Dataset items:
=== Begin Enclosure ===

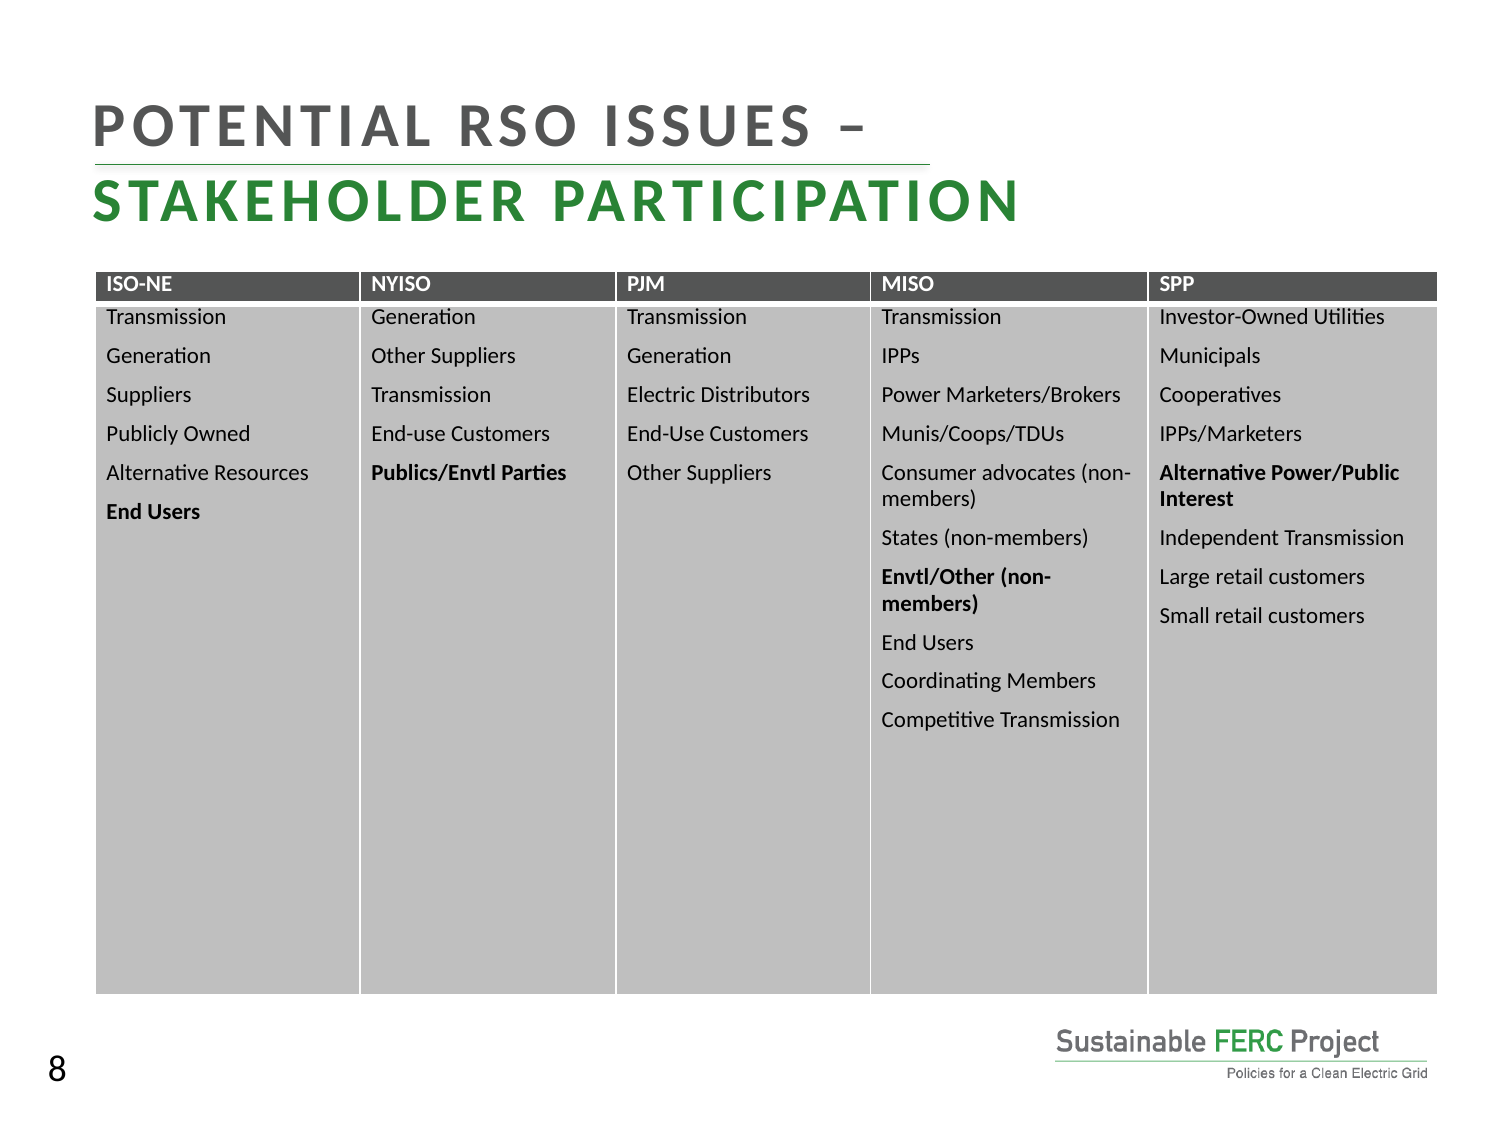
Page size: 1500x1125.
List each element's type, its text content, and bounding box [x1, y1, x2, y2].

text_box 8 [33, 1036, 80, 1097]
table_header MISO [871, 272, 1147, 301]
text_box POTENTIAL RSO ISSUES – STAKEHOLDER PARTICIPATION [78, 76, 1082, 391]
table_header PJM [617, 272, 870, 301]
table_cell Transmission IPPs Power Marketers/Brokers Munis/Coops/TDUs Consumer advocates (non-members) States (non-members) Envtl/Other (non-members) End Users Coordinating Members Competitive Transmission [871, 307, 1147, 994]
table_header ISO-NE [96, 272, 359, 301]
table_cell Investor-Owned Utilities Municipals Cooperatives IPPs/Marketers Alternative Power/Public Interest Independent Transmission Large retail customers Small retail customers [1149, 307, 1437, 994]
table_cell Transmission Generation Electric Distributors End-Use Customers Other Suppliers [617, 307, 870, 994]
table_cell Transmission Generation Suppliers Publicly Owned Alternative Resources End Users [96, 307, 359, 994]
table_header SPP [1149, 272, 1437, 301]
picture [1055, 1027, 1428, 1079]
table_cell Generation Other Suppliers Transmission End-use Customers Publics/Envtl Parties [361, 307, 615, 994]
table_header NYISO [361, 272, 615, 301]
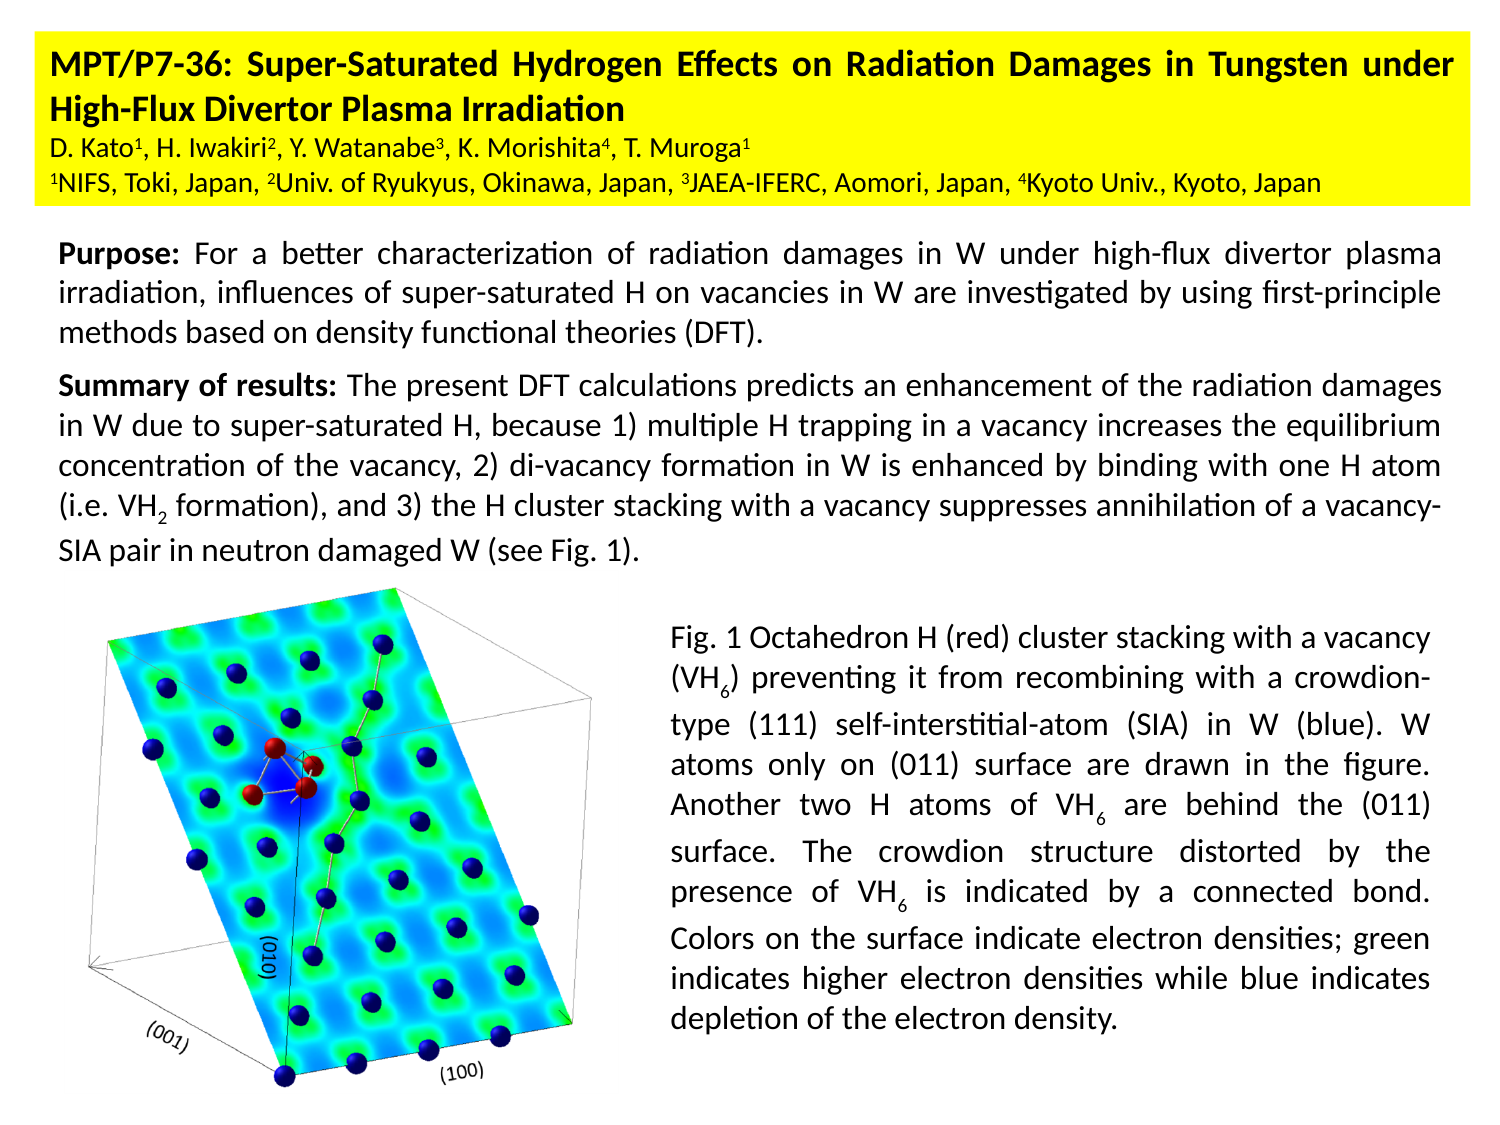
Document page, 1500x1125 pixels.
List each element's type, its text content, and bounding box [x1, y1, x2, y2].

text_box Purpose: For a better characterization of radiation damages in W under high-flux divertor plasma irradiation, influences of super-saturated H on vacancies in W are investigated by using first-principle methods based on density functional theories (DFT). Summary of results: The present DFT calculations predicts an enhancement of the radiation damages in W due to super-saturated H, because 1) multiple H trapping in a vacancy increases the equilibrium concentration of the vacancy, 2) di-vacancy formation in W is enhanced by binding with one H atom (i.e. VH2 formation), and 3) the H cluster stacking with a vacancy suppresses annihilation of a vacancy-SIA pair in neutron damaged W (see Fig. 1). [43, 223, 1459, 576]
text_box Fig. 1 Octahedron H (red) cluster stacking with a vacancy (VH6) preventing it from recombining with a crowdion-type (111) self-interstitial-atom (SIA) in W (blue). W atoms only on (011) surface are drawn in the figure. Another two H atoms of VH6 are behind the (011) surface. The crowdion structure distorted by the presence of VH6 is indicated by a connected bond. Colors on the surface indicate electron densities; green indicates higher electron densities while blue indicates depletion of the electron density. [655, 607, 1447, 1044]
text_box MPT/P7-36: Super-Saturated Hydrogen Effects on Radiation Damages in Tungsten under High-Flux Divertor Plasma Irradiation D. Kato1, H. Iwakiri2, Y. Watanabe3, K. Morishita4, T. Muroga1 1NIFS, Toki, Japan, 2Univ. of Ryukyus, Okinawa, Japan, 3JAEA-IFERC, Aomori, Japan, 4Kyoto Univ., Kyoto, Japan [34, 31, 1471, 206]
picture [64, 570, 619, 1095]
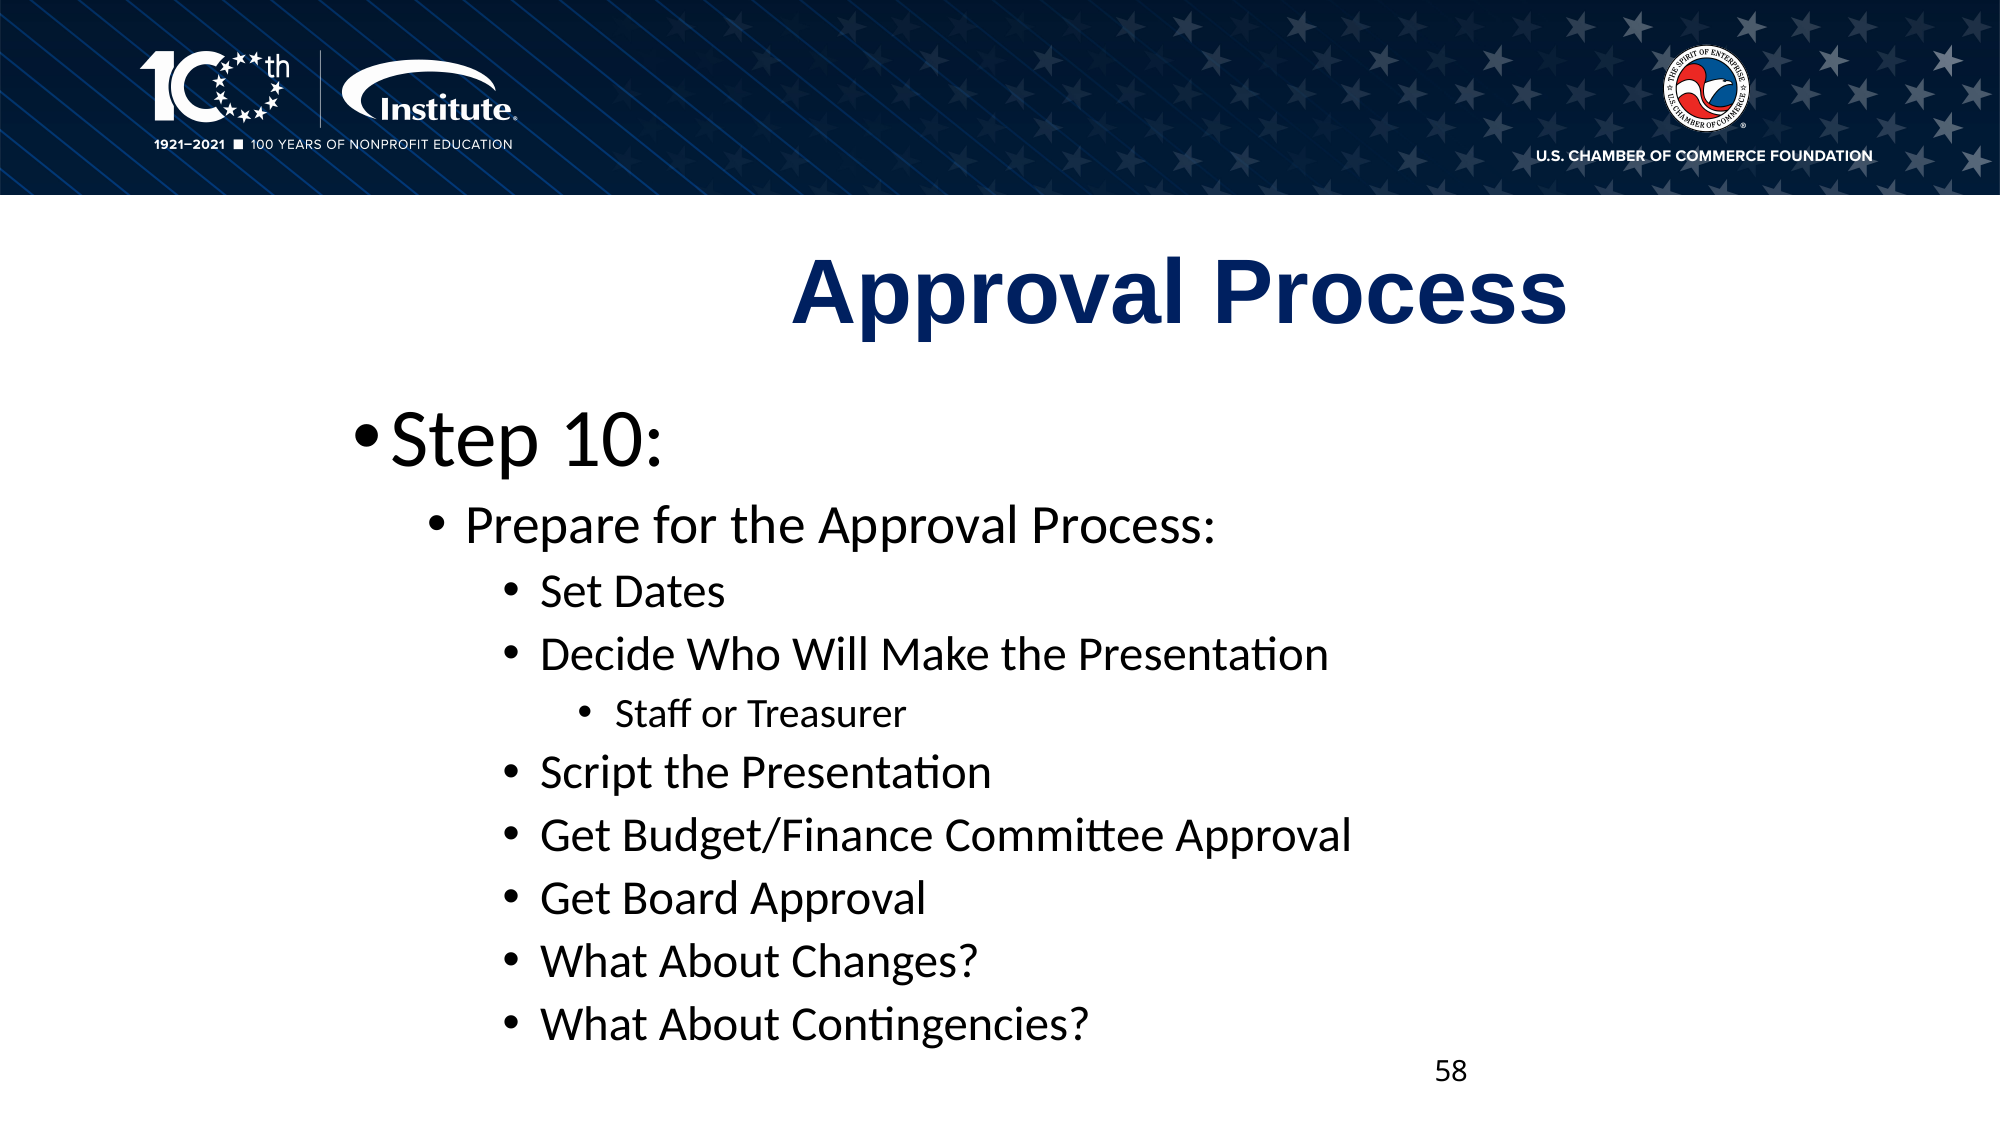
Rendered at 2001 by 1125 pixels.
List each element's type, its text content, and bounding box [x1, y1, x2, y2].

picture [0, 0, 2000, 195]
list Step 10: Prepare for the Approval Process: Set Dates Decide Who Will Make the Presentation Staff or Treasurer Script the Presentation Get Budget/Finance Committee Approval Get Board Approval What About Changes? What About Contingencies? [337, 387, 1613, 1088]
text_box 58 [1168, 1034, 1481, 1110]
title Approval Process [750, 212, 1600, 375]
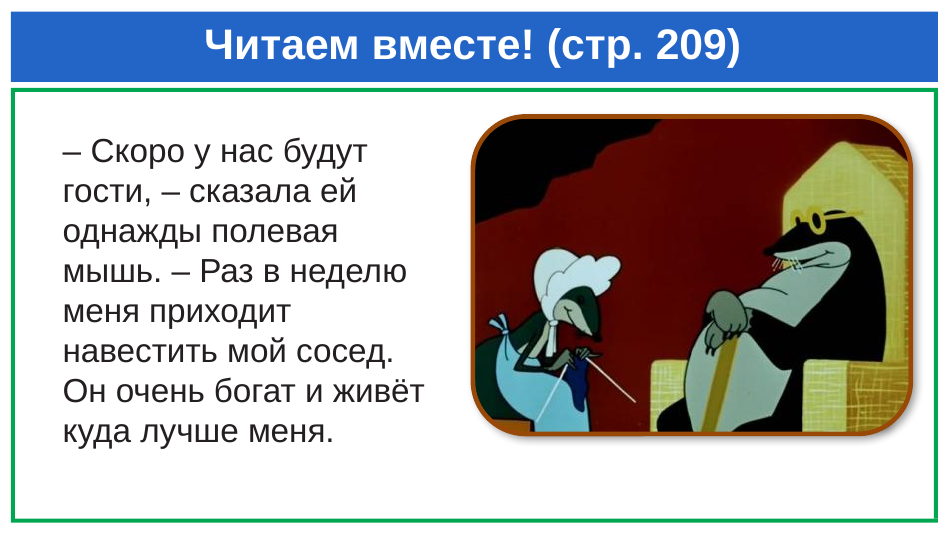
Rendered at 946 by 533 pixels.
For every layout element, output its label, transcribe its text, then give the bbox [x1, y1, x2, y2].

=== End Enclosure ===

Transcribe the data word for word, with no images.

Solution to the problem:
Page size: 1500x1125.
List each element's type, its text content, and bounding box [x1, y1, x2, y2].

text_box 8 [33, 1036, 80, 1097]
table_header MISO [871, 272, 1147, 301]
text_box POTENTIAL RSO ISSUES – STAKEHOLDER PARTICIPATION [78, 76, 1082, 391]
table_header PJM [617, 272, 870, 301]
table_cell Transmission IPPs Power Marketers/Brokers Munis/Coops/TDUs Consumer advocates (non-members) States (non-members) Envtl/Other (non-members) End Users Coordinating Members Competitive Transmission [871, 307, 1147, 994]
table_header ISO-NE [96, 272, 359, 301]
table_cell Investor-Owned Utilities Municipals Cooperatives IPPs/Marketers Alternative Power/Public Interest Independent Transmission Large retail customers Small retail customers [1149, 307, 1437, 994]
table_cell Transmission Generation Electric Distributors End-Use Customers Other Suppliers [617, 307, 870, 994]
table_cell Transmission Generation Suppliers Publicly Owned Alternative Resources End Users [96, 307, 359, 994]
table_header SPP [1149, 272, 1437, 301]
picture [1055, 1027, 1428, 1079]
table_cell Generation Other Suppliers Transmission End-use Customers Publics/Envtl Parties [361, 307, 615, 994]
table_header NYISO [361, 272, 615, 301]
Document page, 1500x1125 pixels.
List each element's type, its text content, and bounding box [x1, y1, x2, y2].

text_box Purpose: For a better characterization of radiation damages in W under high-flux divertor plasma irradiation, influences of super-saturated H on vacancies in W are investigated by using first-principle methods based on density functional theories (DFT). Summary of results: The present DFT calculations predicts an enhancement of the radiation damages in W due to super-saturated H, because 1) multiple H trapping in a vacancy increases the equilibrium concentration of the vacancy, 2) di-vacancy formation in W is enhanced by binding with one H atom (i.e. VH2 formation), and 3) the H cluster stacking with a vacancy suppresses annihilation of a vacancy-SIA pair in neutron damaged W (see Fig. 1). [43, 223, 1459, 576]
text_box Fig. 1 Octahedron H (red) cluster stacking with a vacancy (VH6) preventing it from recombining with a crowdion-type (111) self-interstitial-atom (SIA) in W (blue). W atoms only on (011) surface are drawn in the figure. Another two H atoms of VH6 are behind the (011) surface. The crowdion structure distorted by the presence of VH6 is indicated by a connected bond. Colors on the surface indicate electron densities; green indicates higher electron densities while blue indicates depletion of the electron density. [655, 607, 1447, 1044]
text_box MPT/P7-36: Super-Saturated Hydrogen Effects on Radiation Damages in Tungsten under High-Flux Divertor Plasma Irradiation D. Kato1, H. Iwakiri2, Y. Watanabe3, K. Morishita4, T. Muroga1 1NIFS, Toki, Japan, 2Univ. of Ryukyus, Okinawa, Japan, 3JAEA-IFERC, Aomori, Japan, 4Kyoto Univ., Kyoto, Japan [34, 31, 1471, 206]
picture [64, 570, 619, 1095]
Rendered at 2001 by 1125 pixels.
List each element's type, its text content, and bounding box [x1, y1, x2, y2].

picture [0, 0, 2000, 195]
list Step 10: Prepare for the Approval Process: Set Dates Decide Who Will Make the Presentation Staff or Treasurer Script the Presentation Get Budget/Finance Committee Approval Get Board Approval What About Changes? What About Contingencies? [337, 387, 1613, 1088]
text_box 58 [1168, 1034, 1481, 1110]
title Approval Process [750, 212, 1600, 375]
Rendered at 946 by 533 pixels.
For every layout element, output its label, transcribe its text, then give the bbox [x1, y1, x2, y2].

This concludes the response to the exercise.